Records supplied Start Marker
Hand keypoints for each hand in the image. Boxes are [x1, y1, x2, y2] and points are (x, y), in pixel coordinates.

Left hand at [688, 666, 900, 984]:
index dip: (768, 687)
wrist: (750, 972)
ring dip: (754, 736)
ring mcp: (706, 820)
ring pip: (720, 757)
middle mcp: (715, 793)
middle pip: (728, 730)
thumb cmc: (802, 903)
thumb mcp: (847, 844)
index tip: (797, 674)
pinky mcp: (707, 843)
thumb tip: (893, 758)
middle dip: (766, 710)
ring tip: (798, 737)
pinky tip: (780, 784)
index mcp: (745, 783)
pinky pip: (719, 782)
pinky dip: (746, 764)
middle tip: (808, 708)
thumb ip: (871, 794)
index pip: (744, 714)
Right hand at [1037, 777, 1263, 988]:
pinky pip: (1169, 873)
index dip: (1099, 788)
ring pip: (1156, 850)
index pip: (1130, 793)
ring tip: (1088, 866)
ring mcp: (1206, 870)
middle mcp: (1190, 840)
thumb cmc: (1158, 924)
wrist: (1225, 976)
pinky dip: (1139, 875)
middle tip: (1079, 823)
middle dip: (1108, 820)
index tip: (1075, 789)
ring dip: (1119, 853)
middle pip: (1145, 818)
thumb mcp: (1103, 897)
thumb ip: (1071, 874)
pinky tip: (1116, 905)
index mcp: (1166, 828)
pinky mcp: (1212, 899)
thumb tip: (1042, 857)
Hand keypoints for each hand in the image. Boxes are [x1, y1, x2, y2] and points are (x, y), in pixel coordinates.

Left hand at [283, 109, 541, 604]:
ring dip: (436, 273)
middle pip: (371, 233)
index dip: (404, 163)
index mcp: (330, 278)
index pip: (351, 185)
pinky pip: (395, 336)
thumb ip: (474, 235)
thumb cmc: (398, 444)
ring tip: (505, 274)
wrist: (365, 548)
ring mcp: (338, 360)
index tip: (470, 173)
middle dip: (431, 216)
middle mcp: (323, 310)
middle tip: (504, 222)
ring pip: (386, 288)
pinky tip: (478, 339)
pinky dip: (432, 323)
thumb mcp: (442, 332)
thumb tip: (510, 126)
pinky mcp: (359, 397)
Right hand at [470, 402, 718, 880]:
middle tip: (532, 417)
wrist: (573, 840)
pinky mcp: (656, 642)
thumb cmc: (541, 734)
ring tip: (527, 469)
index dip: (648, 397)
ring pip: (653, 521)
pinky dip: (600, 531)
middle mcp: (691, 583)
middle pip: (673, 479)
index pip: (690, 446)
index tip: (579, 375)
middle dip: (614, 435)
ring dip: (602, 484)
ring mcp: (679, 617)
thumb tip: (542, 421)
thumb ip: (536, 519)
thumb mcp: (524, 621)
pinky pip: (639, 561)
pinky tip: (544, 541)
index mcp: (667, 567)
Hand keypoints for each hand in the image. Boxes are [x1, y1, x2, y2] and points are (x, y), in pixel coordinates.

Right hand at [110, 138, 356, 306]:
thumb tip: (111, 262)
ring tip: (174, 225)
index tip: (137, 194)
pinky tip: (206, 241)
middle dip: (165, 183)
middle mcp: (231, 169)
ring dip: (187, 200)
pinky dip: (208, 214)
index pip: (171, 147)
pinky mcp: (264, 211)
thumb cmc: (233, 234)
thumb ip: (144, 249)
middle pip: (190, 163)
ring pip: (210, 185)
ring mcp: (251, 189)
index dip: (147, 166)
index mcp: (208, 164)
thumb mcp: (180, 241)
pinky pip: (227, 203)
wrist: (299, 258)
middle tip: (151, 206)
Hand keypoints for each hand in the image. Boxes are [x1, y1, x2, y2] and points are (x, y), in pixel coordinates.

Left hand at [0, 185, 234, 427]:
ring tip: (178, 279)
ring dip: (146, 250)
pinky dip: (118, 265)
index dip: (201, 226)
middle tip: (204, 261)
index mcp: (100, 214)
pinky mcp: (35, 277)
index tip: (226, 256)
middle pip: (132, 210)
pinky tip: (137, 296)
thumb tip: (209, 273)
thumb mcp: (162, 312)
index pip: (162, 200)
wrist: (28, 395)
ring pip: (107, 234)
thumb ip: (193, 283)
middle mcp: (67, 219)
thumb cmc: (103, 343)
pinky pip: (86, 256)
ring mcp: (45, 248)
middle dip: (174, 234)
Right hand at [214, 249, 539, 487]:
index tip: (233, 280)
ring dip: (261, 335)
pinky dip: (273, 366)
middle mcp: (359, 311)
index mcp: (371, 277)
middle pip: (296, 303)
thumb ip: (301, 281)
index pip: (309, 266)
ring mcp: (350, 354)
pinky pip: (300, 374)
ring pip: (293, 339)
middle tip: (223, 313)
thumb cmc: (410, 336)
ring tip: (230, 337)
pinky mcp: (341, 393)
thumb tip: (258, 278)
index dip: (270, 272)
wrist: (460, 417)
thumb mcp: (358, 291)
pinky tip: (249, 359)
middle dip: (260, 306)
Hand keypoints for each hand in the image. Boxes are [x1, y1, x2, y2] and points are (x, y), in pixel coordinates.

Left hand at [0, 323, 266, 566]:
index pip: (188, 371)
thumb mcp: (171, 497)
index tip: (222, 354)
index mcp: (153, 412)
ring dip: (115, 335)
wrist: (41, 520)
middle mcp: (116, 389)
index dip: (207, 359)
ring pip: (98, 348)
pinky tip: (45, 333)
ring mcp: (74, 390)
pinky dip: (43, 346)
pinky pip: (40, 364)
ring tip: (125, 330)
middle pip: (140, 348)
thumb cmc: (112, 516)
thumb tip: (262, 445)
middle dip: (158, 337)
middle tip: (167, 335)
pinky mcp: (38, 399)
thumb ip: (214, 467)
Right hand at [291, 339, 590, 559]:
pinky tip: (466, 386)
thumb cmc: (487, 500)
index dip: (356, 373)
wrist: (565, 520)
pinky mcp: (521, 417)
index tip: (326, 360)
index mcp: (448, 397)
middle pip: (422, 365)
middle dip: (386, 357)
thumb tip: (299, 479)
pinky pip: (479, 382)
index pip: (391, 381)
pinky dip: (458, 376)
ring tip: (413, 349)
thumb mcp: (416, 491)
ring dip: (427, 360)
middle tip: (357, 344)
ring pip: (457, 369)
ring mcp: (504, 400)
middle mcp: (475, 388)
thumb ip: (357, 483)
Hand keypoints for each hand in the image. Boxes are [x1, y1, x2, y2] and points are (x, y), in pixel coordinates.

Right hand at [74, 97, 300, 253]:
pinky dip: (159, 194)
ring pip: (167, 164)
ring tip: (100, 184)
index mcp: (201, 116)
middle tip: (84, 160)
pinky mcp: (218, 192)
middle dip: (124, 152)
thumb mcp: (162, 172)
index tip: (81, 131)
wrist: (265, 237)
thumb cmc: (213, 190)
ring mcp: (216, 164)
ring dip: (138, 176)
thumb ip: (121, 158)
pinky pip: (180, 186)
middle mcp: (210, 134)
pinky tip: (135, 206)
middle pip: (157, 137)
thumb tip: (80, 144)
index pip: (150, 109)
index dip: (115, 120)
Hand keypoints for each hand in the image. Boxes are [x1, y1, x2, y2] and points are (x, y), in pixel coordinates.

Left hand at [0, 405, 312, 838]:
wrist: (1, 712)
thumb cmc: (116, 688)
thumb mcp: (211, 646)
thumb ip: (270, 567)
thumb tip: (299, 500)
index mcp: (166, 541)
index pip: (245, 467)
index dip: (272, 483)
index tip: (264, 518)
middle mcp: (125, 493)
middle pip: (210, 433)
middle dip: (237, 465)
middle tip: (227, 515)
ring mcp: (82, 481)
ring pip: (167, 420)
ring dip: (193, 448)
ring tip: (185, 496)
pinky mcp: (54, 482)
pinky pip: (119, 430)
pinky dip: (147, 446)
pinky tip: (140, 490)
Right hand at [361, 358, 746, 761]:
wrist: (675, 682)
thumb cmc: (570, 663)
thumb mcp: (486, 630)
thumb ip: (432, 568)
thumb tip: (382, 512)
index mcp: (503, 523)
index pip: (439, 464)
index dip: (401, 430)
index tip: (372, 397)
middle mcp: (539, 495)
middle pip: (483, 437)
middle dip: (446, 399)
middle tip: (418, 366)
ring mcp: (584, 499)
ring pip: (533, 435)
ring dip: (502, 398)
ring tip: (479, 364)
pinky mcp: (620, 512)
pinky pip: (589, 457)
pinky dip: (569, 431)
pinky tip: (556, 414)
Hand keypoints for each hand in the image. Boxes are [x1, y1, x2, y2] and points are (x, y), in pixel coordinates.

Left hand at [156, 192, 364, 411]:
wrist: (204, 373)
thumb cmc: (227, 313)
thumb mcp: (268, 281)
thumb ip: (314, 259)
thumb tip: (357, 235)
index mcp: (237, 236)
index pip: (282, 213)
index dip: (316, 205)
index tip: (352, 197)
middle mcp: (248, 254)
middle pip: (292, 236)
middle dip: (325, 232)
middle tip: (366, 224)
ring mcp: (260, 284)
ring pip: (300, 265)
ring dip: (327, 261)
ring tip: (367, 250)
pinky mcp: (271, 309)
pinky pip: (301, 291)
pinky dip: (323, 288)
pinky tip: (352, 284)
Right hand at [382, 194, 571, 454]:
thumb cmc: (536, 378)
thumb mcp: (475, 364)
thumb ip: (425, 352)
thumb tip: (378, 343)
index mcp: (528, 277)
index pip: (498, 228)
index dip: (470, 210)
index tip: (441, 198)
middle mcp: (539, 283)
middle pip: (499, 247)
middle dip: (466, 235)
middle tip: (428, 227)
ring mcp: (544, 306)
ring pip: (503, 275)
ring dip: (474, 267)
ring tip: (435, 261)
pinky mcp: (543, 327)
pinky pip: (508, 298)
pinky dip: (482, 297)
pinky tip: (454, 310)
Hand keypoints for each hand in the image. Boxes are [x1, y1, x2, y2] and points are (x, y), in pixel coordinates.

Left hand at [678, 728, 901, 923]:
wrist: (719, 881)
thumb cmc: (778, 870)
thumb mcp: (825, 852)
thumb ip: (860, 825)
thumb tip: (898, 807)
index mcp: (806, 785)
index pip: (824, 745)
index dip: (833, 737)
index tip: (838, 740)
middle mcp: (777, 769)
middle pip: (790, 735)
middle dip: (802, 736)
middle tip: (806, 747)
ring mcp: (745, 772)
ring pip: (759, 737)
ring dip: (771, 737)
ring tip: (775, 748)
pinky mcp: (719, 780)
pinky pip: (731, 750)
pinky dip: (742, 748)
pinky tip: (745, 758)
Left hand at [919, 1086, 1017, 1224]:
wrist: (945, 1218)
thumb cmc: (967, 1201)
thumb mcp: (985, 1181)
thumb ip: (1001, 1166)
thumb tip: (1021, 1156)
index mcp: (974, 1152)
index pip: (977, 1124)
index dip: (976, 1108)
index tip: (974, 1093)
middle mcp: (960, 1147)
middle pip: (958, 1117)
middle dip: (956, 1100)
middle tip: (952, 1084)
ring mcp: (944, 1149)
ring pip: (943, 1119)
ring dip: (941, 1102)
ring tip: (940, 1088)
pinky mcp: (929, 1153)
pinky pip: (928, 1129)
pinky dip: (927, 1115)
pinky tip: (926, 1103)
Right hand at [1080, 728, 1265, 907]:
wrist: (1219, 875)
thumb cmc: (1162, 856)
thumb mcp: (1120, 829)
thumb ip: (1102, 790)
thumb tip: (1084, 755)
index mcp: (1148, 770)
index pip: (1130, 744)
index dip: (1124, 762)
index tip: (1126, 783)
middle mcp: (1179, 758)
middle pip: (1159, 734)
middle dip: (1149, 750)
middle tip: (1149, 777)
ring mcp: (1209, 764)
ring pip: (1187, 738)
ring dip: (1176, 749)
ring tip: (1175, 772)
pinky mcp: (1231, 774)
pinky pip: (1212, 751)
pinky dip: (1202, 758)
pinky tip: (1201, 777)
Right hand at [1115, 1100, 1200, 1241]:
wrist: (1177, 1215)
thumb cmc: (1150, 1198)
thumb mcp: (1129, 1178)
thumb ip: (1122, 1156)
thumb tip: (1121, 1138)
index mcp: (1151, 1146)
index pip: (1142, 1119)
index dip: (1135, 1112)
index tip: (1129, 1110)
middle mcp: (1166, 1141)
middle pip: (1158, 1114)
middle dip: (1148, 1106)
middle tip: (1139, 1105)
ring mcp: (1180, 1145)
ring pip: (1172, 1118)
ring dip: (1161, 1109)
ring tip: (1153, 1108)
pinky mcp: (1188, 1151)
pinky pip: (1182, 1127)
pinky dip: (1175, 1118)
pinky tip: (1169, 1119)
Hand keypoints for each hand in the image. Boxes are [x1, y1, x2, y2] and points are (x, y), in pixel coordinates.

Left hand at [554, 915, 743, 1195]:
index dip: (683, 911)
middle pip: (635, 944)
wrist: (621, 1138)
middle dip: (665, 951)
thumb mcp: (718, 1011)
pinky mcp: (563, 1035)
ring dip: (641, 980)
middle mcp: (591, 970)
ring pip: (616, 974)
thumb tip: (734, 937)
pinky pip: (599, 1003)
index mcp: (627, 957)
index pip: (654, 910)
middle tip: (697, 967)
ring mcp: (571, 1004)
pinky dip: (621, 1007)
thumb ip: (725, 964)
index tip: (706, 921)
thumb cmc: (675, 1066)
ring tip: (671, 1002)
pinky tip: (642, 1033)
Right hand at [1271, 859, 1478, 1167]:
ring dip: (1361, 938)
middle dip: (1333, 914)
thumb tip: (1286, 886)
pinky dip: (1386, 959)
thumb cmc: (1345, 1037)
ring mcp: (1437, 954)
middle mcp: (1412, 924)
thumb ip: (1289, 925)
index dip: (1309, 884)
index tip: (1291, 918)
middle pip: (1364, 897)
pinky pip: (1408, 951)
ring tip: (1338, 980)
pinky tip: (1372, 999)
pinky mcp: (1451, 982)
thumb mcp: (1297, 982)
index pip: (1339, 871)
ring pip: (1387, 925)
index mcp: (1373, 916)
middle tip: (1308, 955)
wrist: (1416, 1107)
Records supplied End Marker
== Try it ==
Starting with the line with "middle pip: (673, 479)" above and going on through the line with "middle dip: (260, 306)", transcribe every line exactly, both ends included, and add nothing.

== Written solution ==
middle pip: (673, 479)
index pip: (690, 446)
index tip: (579, 375)
middle dip: (614, 435)
ring dip: (602, 484)
ring mcp: (679, 617)
thumb tip: (542, 421)
thumb ip: (536, 519)
thumb mcp: (524, 621)
pinky pip: (639, 561)
pinky tip: (544, 541)
index mcp: (667, 567)
Hand keypoints for each hand in the image. Boxes are [x1, y1, x2, y2] and points are (x, y), in pixel coordinates.

Right hand at [110, 138, 356, 306]:
thumb tip: (111, 262)
ring tip: (174, 225)
index tip: (137, 194)
pinky tip: (206, 241)
middle dip: (165, 183)
middle mcp: (231, 169)
ring dip: (187, 200)
pinky dip: (208, 214)
index pip: (171, 147)
pinky mcp: (264, 211)
thumb cmc: (233, 234)
thumb ip: (144, 249)
middle pip: (190, 163)
ring pip: (210, 185)
ring mcp: (251, 189)
index dip: (147, 166)
index mcp: (208, 164)
thumb mcp: (180, 241)
pinky pip: (227, 203)
wrist: (299, 258)
middle tip: (151, 206)
Hand keypoints for each hand in the image. Boxes are [x1, y1, x2, y2] and points are (x, y), in pixel coordinates.

Left hand at [0, 185, 234, 427]:
ring tip: (178, 279)
ring dip: (146, 250)
pinky dip: (118, 265)
index dip: (201, 226)
middle tip: (204, 261)
index mcp: (100, 214)
pinky mcp: (35, 277)
index tip: (226, 256)
middle pip: (132, 210)
pinky tip: (137, 296)
thumb tip: (209, 273)
thumb mcp: (162, 312)
index pip: (162, 200)
wrist: (28, 395)
ring pip: (107, 234)
thumb ip: (193, 283)
middle mcp: (67, 219)
thumb cmc: (103, 343)
pinky pip: (86, 256)
ring mcp: (45, 248)
middle dip: (174, 234)
Right hand at [214, 249, 539, 487]:
index tip: (233, 280)
ring dip: (261, 335)
pinky dip: (273, 366)
middle mcp: (359, 311)
index mcp: (371, 277)
middle pip: (296, 303)
thumb ip: (301, 281)
index pip: (309, 266)
ring mcp: (350, 354)
pinky pip: (300, 374)
ring pip: (293, 339)
middle tip: (223, 313)
thumb cmc: (410, 336)
ring tip: (230, 337)
pinky mcp: (341, 393)
thumb tip: (258, 278)
index dip: (270, 272)
wrist: (460, 417)
thumb mcp: (358, 291)
pinky tip: (249, 359)
middle dip: (260, 306)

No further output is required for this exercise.